Predicting metaheuristic performance on graph coloring problems using data mining
A metaheuristic approach is introduced to find out which computer algorithms perform best for complex problems. As a case study, 5000 different graphs are randomly generated and two different graph coloring algorithms are applied to them. Viscovery SOMine is used to order the graphs by 16 graph measures and to analyze how the performance of the algorithms depends on these measures.
A discussion on visual interactive data, exploration using self-organizing maps
This article provides an overview of state-of-the-art software tools for self-organizing map-based visual data exploration. Viscovery SOMine gets best grades for data preprocessing and interaction with the map and above average grades for interaction with data and visualization, as well as label assignment.
Meta-learning of instance selection for data summarization
This article analyzes how to select a smaller subset from a large data set without losing much information. An instance selection method using k-means clustering is applied to 112 classification data sets with different compression rates. Viscovery SOMine is used to cluster the data sets with respect to their statistical properties and to analyze the classification accuracy of a naive Bayes classifier with respect to the compression rate. This model enables the optimal compression rate to be predicted for new data sets.
Generalising algorithm performance in instance space: a timetabling case study
The performance of two timetabling algorithms is studied on a mix of 21 real-world and 8178 computer generated timetabling problems of university courses. The timetabling problems are characterized by 21 meta-features (such as number of courses, number of rooms, graph- theoretical measures) and clustered with Viscovery SOMine. The resulting model shows how real world and computer generated problems differ and which algorithm performs better for which kind of problems in terms of the meta-features.
Characteristic-based clustering for time series data
This paper proposes a feature-engineering method for clustering time series based on their structural characteristics. Viscovery SOMine's SOM-Ward algorithm is used alongside complete linkage, k-means and fuzzy c-means clustering to test the generated features.
Data visualization of asymmetric data using Sammon mapping and applications of self-organizing maps
The performance of several software implementations of methods based on self-organizing maps is evaluated. Viscovery SOMine is found to be helpful in determining the number of clusters and recovering the cluster structure of data sets.

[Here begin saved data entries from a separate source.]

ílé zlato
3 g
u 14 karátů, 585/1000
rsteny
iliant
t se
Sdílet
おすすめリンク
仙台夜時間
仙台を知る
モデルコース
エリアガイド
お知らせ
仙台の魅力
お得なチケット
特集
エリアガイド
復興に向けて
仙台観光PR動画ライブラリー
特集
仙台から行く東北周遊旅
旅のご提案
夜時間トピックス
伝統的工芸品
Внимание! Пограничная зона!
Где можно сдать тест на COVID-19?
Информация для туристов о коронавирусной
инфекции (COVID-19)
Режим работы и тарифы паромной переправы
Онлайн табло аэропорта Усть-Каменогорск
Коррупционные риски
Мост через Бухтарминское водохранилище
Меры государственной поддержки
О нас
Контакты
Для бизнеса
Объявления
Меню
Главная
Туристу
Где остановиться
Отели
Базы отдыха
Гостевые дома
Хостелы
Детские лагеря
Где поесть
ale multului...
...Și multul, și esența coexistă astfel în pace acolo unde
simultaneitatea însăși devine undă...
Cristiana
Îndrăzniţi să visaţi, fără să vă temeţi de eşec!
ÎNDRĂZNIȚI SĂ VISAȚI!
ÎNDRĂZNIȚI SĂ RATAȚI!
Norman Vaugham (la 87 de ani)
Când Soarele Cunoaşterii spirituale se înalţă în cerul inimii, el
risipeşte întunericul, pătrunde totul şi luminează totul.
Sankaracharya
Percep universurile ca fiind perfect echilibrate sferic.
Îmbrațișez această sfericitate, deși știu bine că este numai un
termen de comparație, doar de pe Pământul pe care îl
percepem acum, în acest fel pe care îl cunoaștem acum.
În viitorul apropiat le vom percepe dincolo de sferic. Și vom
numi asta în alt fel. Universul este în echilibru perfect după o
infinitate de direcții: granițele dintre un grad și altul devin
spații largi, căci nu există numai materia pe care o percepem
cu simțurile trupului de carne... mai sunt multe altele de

A genocide and politicide data set is analyzed using Viscovery SOMine, followed by another analysis using public and private college data sets with the goal to identify schools with best values.
A scalable method for time series clustering
Global measures to compare (long) time series are introduced. The self-organizing map is used for additional dimension reduction and, finally, the time series are clustered using Viscovery's SOM-Ward algorithm.
A comparison of software implementations of SOM clustering procedures
This review presentation compares the clustering possibilities of Viscovery SOMine with those in SOM_PAK and k-means clustering implemented in the SPSS Clementine software package. The Ward algorithm of Viscovery SOMine and its modified version resulted in the best cluster recovery rates and Rand statistic values of all considered methods.